Phishing is a technique commonly used by cybercriminals as an easy way of gaining access to healthcare data. The aim of the scam is to convince individuals into revealing login credentials or infecting their computers with malware. Even when robust cybersecurity defenses are employed to prevent networks and databases from attack, those protections can easily be undone by employees. If employees can be convinced to click malicious links, open infected email attachments, or disclose their login credentials, the attackers can gain a foothold in the network.
Phishing scams can be speculative, although increasingly cybercriminals are using highly targeted campaigns. Well-crafted and highly convincing emails are sent that appear to be genuine requests from colleagues to divulge information. Email attachments often appear to be missed invoices or product orders. However, the criminals behind the phishing campaign used to trick employees of Massachusetts-based Baystate Health in August used a new tactic.
The scammers sent an email that appeared to have come from the Human Resources department. The email appeared to be a genuine communication and the hook used by the scammers was sure to fool at least one employee. The email contained details about salary changes and other important HR information. It is not clear whether the emails contained a malicious attachment or if a link was included that directed users to a malicious website; however, five employees fell for the scam.

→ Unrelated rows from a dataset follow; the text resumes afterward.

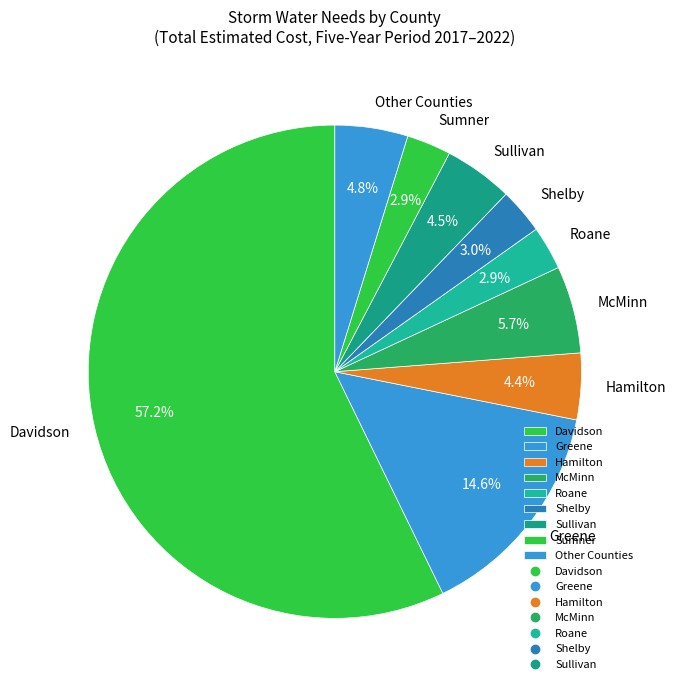

What is the largest slice in the pie chart?

Davidson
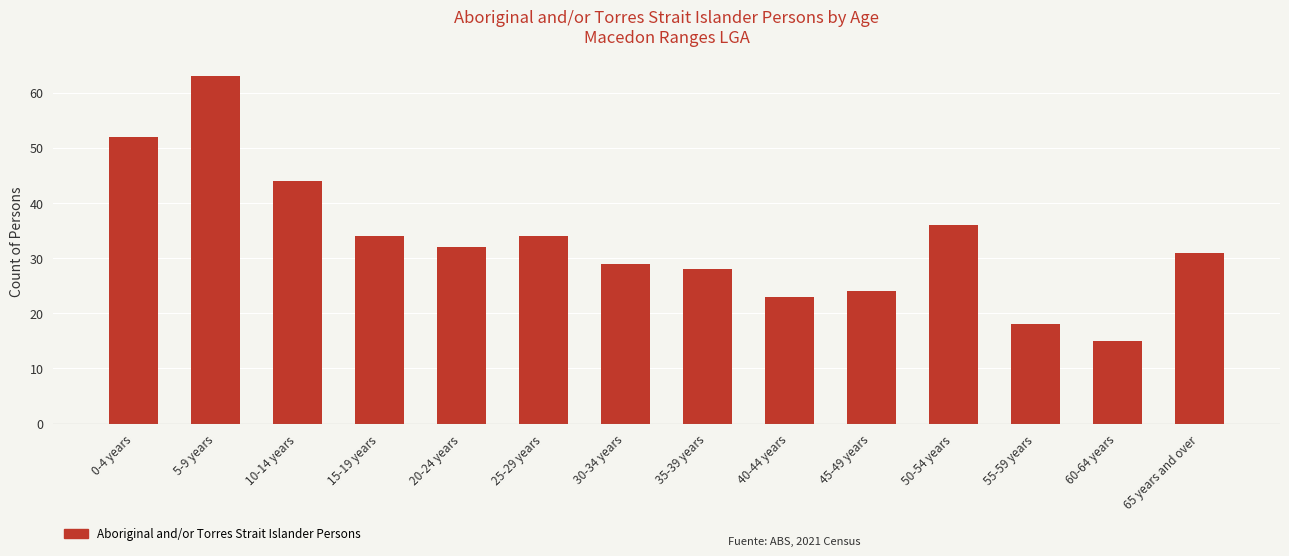

The value at 15-19 years is 11. True or false?

False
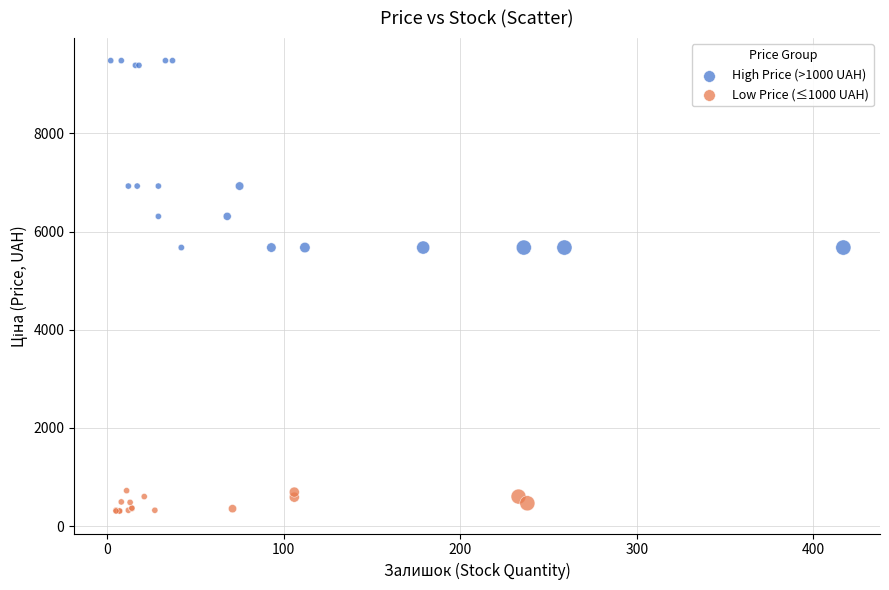

Which series has the widest spread of Y values?

High Price (>1000 UAH)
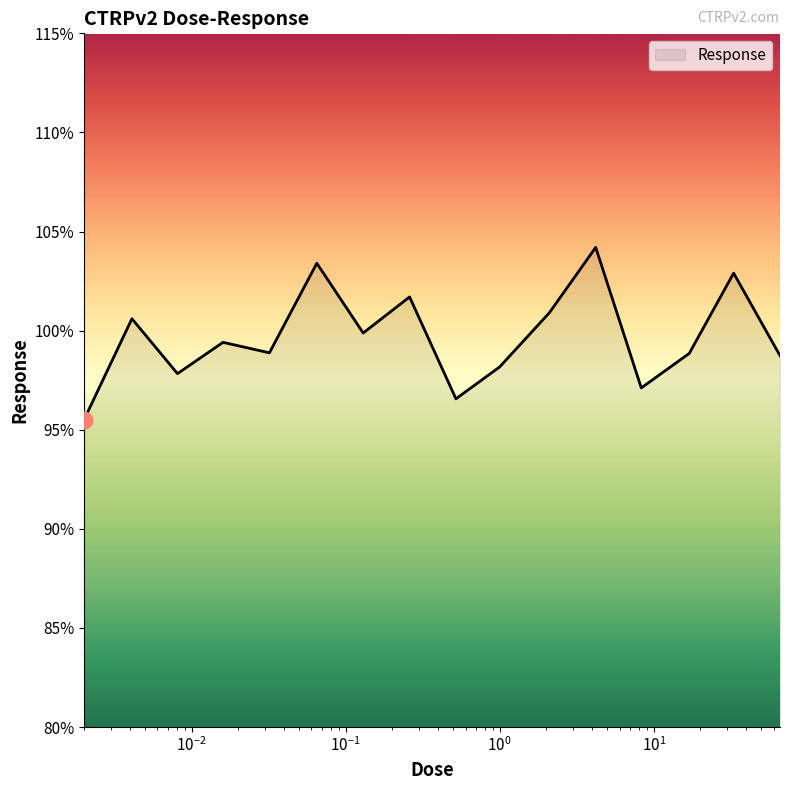

What is the difference between the maximum and minimum values?

8.7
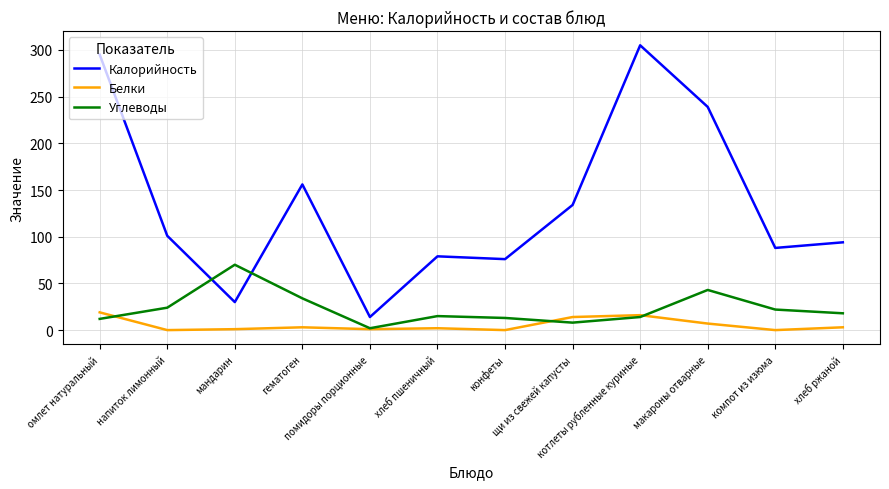

Does the chart display data point markers on the line(s)?

No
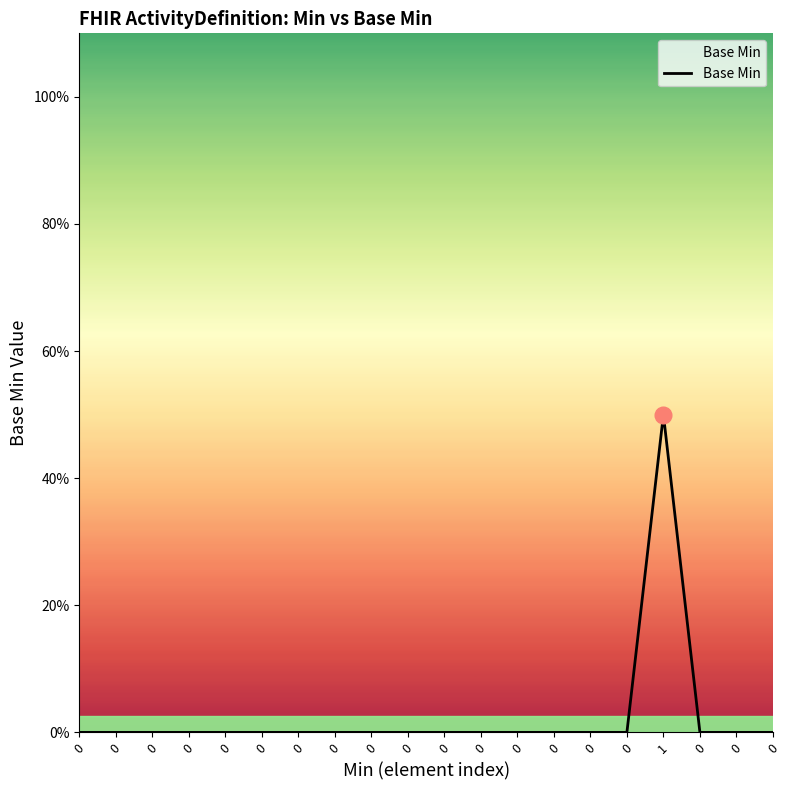

Does the chart display data point markers on the line(s)?

No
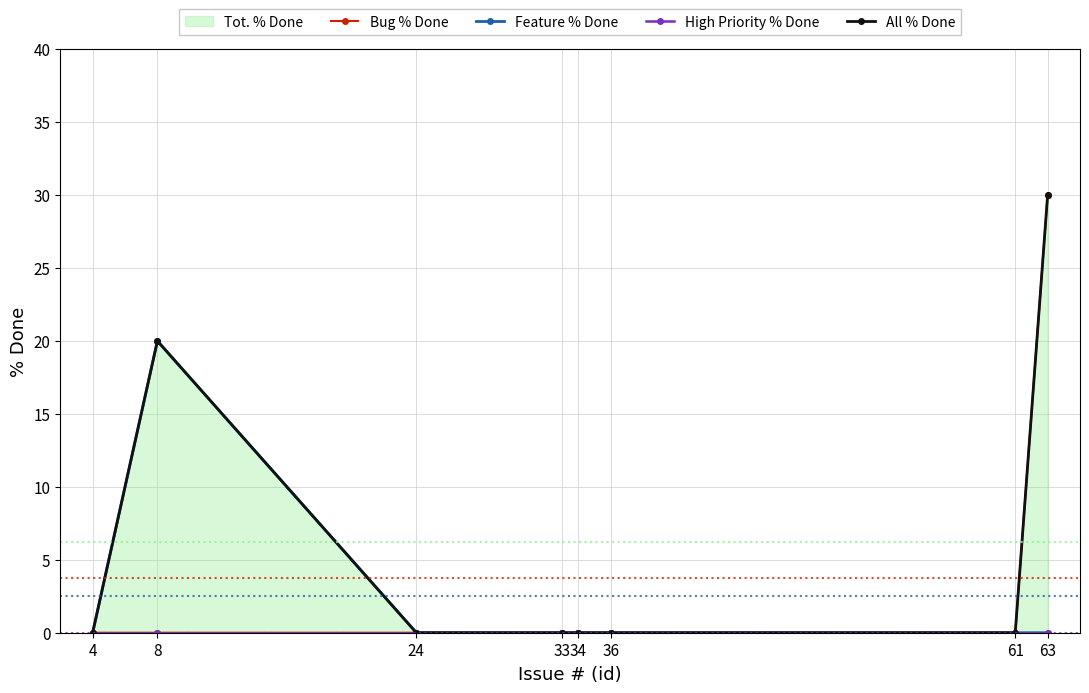

Which label corresponds to the largest value in the chart?

63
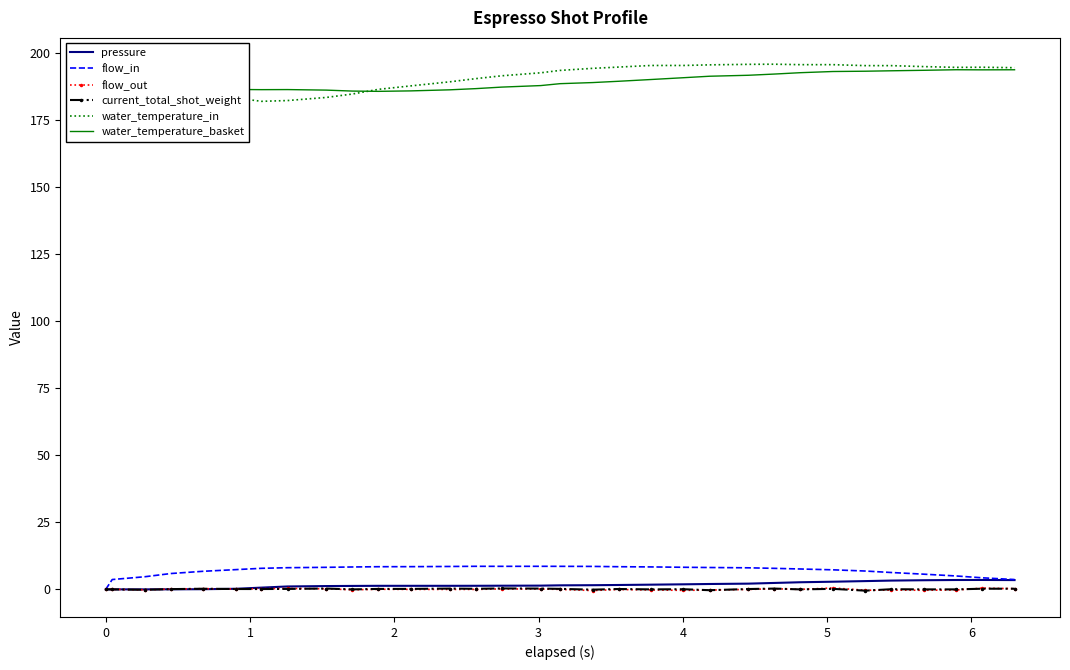

True or false: flow_in and water_temperature_in intersect in this chart.

False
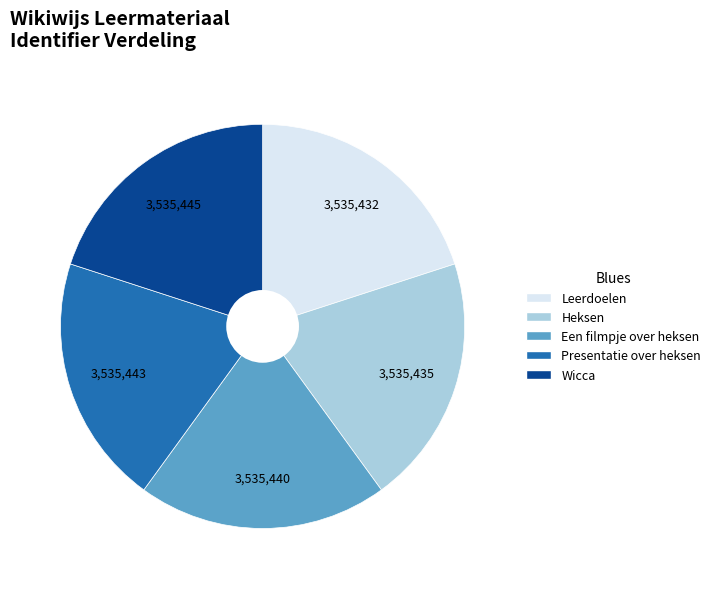

True or false: Wicca accounts for 7% of the total.

False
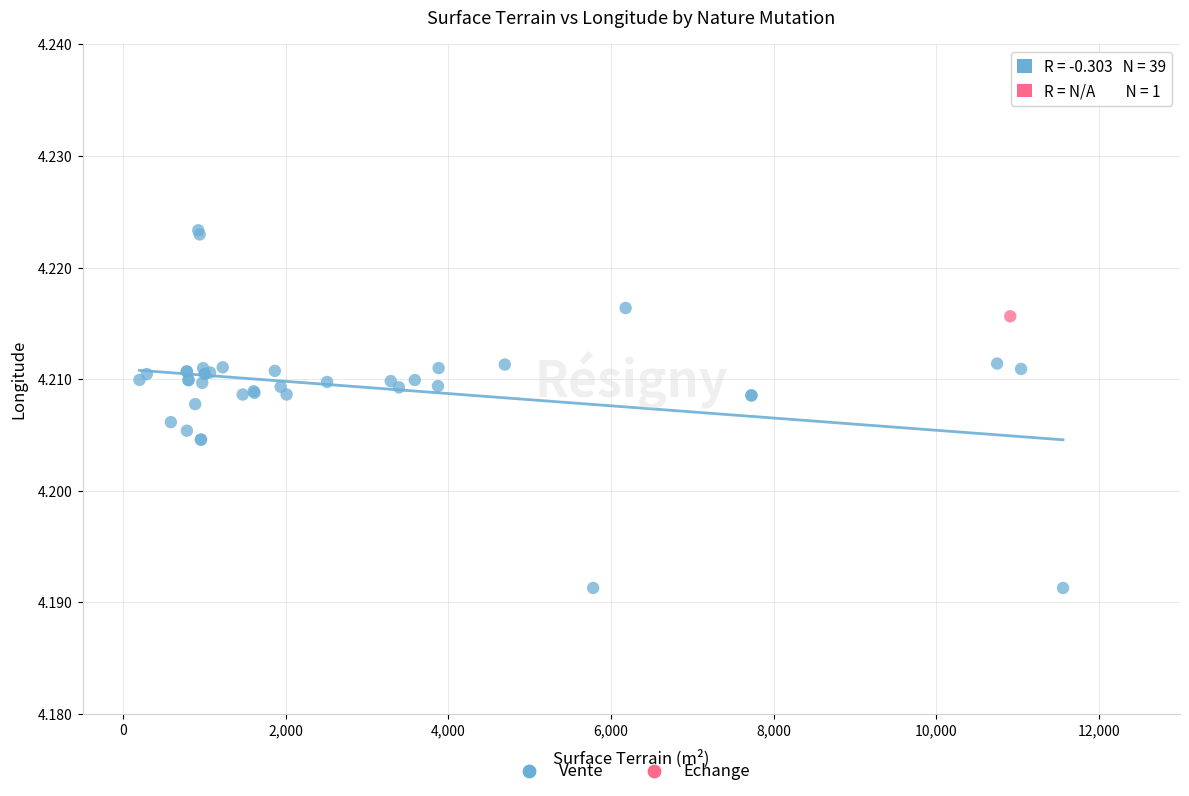

What are all the series names shown in the legend?

Vente, Echange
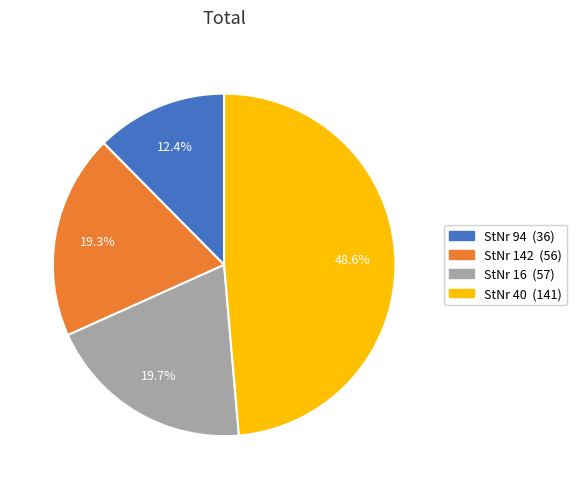

Is there any slice that represents more than half of the pie?

No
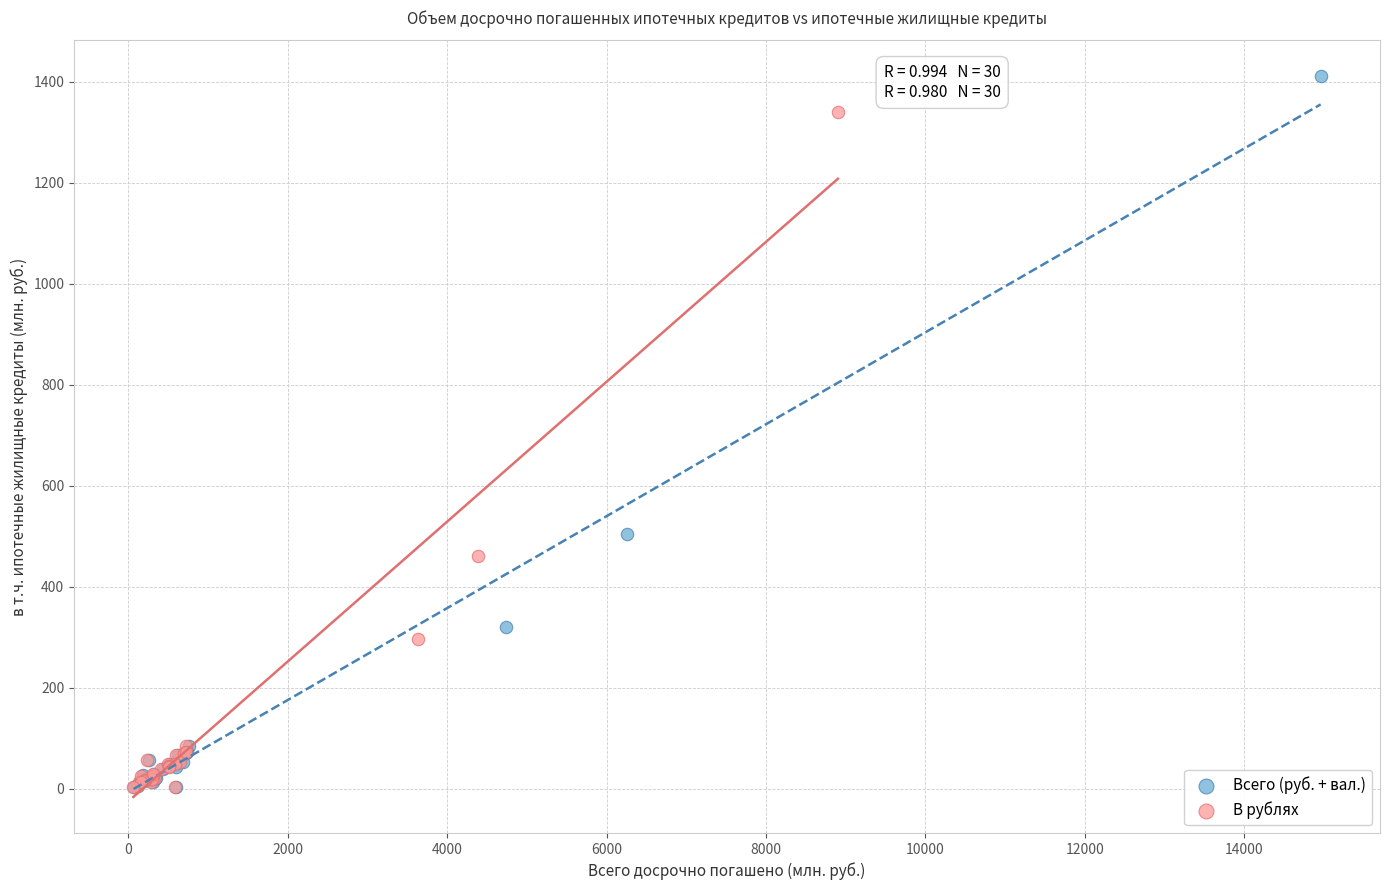

What are all the series names shown in the legend?

Всего (руб. + вал.), В рублях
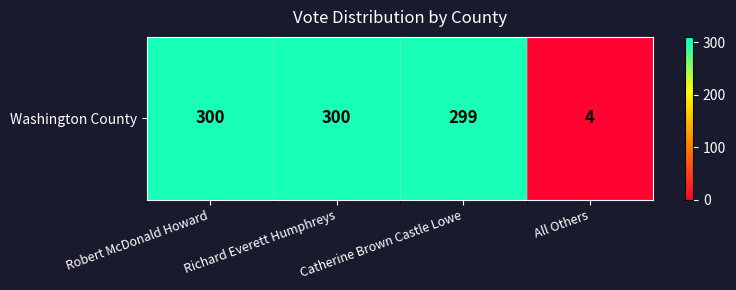

Which category has the lowest value across all series?

All Others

As a result of the employees’ actions, the attackers managed to gain access to five email accounts and a database containing sensitive patient information. Some of the compromised email accounts contained a limited amount of sensitive data including patient names, ID numbers, dates of birth, diagnoses, and medical treatments. No financial information, insurance details, or Social Security numbers were exposed. The breach only affected a single database and the email accounts. Electronic medical records were not accessed.
The email system has now been secured and an investigation did not uncover any evidence to suggest patient data had been exfiltrated by the attackers, although it is possible that data were viewed. Consequently, all affected patients have been sent a breach notification letter in accordance with HIPAA Rules to alert them to the potential privacy breach.
To prevent future incidents, Baystate Health has conducted additional staff training to raise awareness of phishing attacks and how to identify scam emails.